Retype everything in the listing, leaving each line exactly as it is.
- - -
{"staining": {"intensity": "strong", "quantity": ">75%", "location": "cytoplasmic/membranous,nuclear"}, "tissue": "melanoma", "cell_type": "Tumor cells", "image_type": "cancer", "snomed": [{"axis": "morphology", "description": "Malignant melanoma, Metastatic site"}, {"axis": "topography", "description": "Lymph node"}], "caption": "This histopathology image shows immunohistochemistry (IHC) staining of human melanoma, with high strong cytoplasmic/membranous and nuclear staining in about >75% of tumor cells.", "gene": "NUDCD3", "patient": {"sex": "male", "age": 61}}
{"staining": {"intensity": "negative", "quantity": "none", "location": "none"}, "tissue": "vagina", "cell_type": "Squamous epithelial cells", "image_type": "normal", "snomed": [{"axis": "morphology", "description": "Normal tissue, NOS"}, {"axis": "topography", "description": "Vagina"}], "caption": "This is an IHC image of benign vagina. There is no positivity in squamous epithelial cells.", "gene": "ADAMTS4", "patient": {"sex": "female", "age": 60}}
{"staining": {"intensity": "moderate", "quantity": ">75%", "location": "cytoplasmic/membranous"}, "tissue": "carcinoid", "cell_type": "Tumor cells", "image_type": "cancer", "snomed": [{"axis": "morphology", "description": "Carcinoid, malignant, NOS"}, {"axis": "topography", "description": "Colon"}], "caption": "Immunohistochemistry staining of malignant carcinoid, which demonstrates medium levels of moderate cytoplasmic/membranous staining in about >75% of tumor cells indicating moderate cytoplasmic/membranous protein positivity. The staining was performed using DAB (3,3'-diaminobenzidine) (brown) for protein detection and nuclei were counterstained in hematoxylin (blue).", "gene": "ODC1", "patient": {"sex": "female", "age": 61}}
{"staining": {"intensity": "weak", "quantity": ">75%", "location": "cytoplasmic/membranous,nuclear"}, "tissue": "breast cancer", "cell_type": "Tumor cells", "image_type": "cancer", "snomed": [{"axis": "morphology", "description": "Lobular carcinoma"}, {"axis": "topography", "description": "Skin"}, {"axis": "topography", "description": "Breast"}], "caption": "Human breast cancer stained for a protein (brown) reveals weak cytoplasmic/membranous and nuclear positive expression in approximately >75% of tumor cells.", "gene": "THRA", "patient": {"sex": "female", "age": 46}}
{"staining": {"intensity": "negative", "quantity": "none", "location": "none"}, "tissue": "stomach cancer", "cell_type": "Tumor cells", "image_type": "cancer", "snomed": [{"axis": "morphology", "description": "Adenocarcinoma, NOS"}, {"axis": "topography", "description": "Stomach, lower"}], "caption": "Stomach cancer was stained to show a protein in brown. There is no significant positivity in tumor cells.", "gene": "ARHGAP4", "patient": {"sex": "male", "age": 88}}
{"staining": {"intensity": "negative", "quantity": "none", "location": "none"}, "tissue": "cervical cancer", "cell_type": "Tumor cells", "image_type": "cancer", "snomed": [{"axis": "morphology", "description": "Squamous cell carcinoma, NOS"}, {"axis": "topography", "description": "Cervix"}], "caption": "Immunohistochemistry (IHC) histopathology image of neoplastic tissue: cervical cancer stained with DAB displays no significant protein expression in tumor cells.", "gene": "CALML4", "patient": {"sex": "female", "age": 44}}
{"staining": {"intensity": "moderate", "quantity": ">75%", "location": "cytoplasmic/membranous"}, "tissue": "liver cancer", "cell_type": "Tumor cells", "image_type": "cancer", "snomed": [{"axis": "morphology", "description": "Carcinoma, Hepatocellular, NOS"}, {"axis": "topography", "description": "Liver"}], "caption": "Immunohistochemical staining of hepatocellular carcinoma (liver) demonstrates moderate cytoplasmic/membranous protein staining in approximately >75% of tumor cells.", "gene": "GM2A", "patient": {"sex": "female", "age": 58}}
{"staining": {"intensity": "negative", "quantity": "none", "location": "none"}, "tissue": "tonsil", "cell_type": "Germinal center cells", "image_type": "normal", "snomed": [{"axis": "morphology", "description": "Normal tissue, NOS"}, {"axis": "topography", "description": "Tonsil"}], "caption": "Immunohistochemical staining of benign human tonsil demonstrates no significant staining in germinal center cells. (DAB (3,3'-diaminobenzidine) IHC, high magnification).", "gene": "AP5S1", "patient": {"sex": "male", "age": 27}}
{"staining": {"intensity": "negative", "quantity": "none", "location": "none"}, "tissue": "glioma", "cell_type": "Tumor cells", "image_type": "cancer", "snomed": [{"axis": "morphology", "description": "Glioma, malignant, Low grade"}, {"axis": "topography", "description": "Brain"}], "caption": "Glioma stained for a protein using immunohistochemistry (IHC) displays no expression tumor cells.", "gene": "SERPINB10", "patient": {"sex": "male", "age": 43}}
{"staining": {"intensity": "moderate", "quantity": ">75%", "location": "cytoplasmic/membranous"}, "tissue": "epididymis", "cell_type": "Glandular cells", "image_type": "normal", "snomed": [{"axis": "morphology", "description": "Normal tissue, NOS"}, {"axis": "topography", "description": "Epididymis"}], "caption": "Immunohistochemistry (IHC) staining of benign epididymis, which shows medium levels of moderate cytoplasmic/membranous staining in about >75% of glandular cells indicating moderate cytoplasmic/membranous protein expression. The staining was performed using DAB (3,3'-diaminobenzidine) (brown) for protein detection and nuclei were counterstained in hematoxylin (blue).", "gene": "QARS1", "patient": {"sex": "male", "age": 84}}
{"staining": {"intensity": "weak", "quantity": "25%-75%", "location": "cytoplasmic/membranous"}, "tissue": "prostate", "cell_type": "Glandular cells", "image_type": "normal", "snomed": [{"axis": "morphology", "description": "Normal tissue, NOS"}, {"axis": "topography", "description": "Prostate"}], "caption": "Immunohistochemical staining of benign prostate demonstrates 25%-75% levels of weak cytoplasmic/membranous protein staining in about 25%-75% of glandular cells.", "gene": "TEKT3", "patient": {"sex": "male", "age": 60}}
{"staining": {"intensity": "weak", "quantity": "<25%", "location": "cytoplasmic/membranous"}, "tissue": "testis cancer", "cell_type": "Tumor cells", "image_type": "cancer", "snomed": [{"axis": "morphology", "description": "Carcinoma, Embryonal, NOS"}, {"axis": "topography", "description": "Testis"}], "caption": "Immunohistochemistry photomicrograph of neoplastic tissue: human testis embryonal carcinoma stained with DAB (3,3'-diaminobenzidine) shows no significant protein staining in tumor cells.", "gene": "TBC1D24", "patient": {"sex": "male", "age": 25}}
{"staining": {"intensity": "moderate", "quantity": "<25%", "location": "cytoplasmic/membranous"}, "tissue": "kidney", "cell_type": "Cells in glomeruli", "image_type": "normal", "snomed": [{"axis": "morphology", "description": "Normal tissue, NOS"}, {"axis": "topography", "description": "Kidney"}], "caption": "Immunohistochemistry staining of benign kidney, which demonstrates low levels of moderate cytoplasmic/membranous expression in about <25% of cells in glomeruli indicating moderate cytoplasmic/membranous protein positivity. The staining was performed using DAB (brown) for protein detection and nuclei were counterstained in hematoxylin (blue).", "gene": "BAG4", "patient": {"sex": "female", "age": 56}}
- - -
* _Result for this task_
{"staining": {"intensity": "strong", "quantity": ">75%", "location": "cytoplasmic/membranous,nuclear"}, "tissue": "melanoma", "cell_type": "Tumor cells", "image_type": "cancer", "snomed": [{"axis": "morphology", "description": "Malignant melanoma, Metastatic site"}, {"axis": "topography", "description": "Lymph node"}], "caption": "This histopathology image shows immunohistochemistry (IHC) staining of human melanoma, with high strong cytoplasmic/membranous and nuclear staining in about >75% of tumor cells.", "gene": "NUDCD3", "patient": {"sex": "male", "age": 61}}
{"staining": {"intensity": "negative", "quantity": "none", "location": "none"}, "tissue": "vagina", "cell_type": "Squamous epithelial cells", "image_type": "normal", "snomed": [{"axis": "morphology", "description": "Normal tissue, NOS"}, {"axis": "topography", "description": "Vagina"}], "caption": "This is an IHC image of benign vagina. There is no positivity in squamous epithelial cells.", "gene": "ADAMTS4", "patient": {"sex": "female", "age": 60}}
{"staining": {"intensity": "moderate", "quantity": ">75%", "location": "cytoplasmic/membranous"}, "tissue": "carcinoid", "cell_type": "Tumor cells", "image_type": "cancer", "snomed": [{"axis": "morphology", "description": "Carcinoid, malignant, NOS"}, {"axis": "topography", "description": "Colon"}], "caption": "Immunohistochemistry staining of malignant carcinoid, which demonstrates medium levels of moderate cytoplasmic/membranous staining in about >75% of tumor cells indicating moderate cytoplasmic/membranous protein positivity. The staining was performed using DAB (3,3'-diaminobenzidine) (brown) for protein detection and nuclei were counterstained in hematoxylin (blue).", "gene": "ODC1", "patient": {"sex": "female", "age": 61}}
{"staining": {"intensity": "weak", "quantity": ">75%", "location": "cytoplasmic/membranous,nuclear"}, "tissue": "breast cancer", "cell_type": "Tumor cells", "image_type": "cancer", "snomed": [{"axis": "morphology", "description": "Lobular carcinoma"}, {"axis": "topography", "description": "Skin"}, {"axis": "topography", "description": "Breast"}], "caption": "Human breast cancer stained for a protein (brown) reveals weak cytoplasmic/membranous and nuclear positive expression in approximately >75% of tumor cells.", "gene": "THRA", "patient": {"sex": "female", "age": 46}}
{"staining": {"intensity": "negative", "quantity": "none", "location": "none"}, "tissue": "stomach cancer", "cell_type": "Tumor cells", "image_type": "cancer", "snomed": [{"axis": "morphology", "description": "Adenocarcinoma, NOS"}, {"axis": "topography", "description": "Stomach, lower"}], "caption": "Stomach cancer was stained to show a protein in brown. There is no significant positivity in tumor cells.", "gene": "ARHGAP4", "patient": {"sex": "male", "age": 88}}
{"staining": {"intensity": "negative", "quantity": "none", "location": "none"}, "tissue": "cervical cancer", "cell_type": "Tumor cells", "image_type": "cancer", "snomed": [{"axis": "morphology", "description": "Squamous cell carcinoma, NOS"}, {"axis": "topography", "description": "Cervix"}], "caption": "Immunohistochemistry (IHC) histopathology image of neoplastic tissue: cervical cancer stained with DAB displays no significant protein expression in tumor cells.", "gene": "CALML4", "patient": {"sex": "female", "age": 44}}
{"staining": {"intensity": "moderate", "quantity": ">75%", "location": "cytoplasmic/membranous"}, "tissue": "liver cancer", "cell_type": "Tumor cells", "image_type": "cancer", "snomed": [{"axis": "morphology", "description": "Carcinoma, Hepatocellular, NOS"}, {"axis": "topography", "description": "Liver"}], "caption": "Immunohistochemical staining of hepatocellular carcinoma (liver) demonstrates moderate cytoplasmic/membranous protein staining in approximately >75% of tumor cells.", "gene": "GM2A", "patient": {"sex": "female", "age": 58}}
{"staining": {"intensity": "negative", "quantity": "none", "location": "none"}, "tissue": "tonsil", "cell_type": "Germinal center cells", "image_type": "normal", "snomed": [{"axis": "morphology", "description": "Normal tissue, NOS"}, {"axis": "topography", "description": "Tonsil"}], "caption": "Immunohistochemical staining of benign human tonsil demonstrates no significant staining in germinal center cells. (DAB (3,3'-diaminobenzidine) IHC, high magnification).", "gene": "AP5S1", "patient": {"sex": "male", "age": 27}}
{"staining": {"intensity": "negative", "quantity": "none", "location": "none"}, "tissue": "glioma", "cell_type": "Tumor cells", "image_type": "cancer", "snomed": [{"axis": "morphology", "description": "Glioma, malignant, Low grade"}, {"axis": "topography", "description": "Brain"}], "caption": "Glioma stained for a protein using immunohistochemistry (IHC) displays no expression tumor cells.", "gene": "SERPINB10", "patient": {"sex": "male", "age": 43}}
{"staining": {"intensity": "moderate", "quantity": ">75%", "location": "cytoplasmic/membranous"}, "tissue": "epididymis", "cell_type": "Glandular cells", "image_type": "normal", "snomed": [{"axis": "morphology", "description": "Normal tissue, NOS"}, {"axis": "topography", "description": "Epididymis"}], "caption": "Immunohistochemistry (IHC) staining of benign epididymis, which shows medium levels of moderate cytoplasmic/membranous staining in about >75% of glandular cells indicating moderate cytoplasmic/membranous protein expression. The staining was performed using DAB (3,3'-diaminobenzidine) (brown) for protein detection and nuclei were counterstained in hematoxylin (blue).", "gene": "QARS1", "patient": {"sex": "male", "age": 84}}
{"staining": {"intensity": "weak", "quantity": "25%-75%", "location": "cytoplasmic/membranous"}, "tissue": "prostate", "cell_type": "Glandular cells", "image_type": "normal", "snomed": [{"axis": "morphology", "description": "Normal tissue, NOS"}, {"axis": "topography", "description": "Prostate"}], "caption": "Immunohistochemical staining of benign prostate demonstrates 25%-75% levels of weak cytoplasmic/membranous protein staining in about 25%-75% of glandular cells.", "gene": "TEKT3", "patient": {"sex": "male", "age": 60}}
{"staining": {"intensity": "weak", "quantity": "<25%", "location": "cytoplasmic/membranous"}, "tissue": "testis cancer", "cell_type": "Tumor cells", "image_type": "cancer", "snomed": [{"axis": "morphology", "description": "Carcinoma, Embryonal, NOS"}, {"axis": "topography", "description": "Testis"}], "caption": "Immunohistochemistry photomicrograph of neoplastic tissue: human testis embryonal carcinoma stained with DAB (3,3'-diaminobenzidine) shows no significant protein staining in tumor cells.", "gene": "TBC1D24", "patient": {"sex": "male", "age": 25}}
{"staining": {"intensity": "moderate", "quantity": "<25%", "location": "cytoplasmic/membranous"}, "tissue": "kidney", "cell_type": "Cells in glomeruli", "image_type": "normal", "snomed": [{"axis": "morphology", "description": "Normal tissue, NOS"}, {"axis": "topography", "description": "Kidney"}], "caption": "Immunohistochemistry staining of benign kidney, which demonstrates low levels of moderate cytoplasmic/membranous expression in about <25% of cells in glomeruli indicating moderate cytoplasmic/membranous protein positivity. The staining was performed using DAB (brown) for protein detection and nuclei were counterstained in hematoxylin (blue).", "gene": "BAG4", "patient": {"sex": "female", "age": 56}}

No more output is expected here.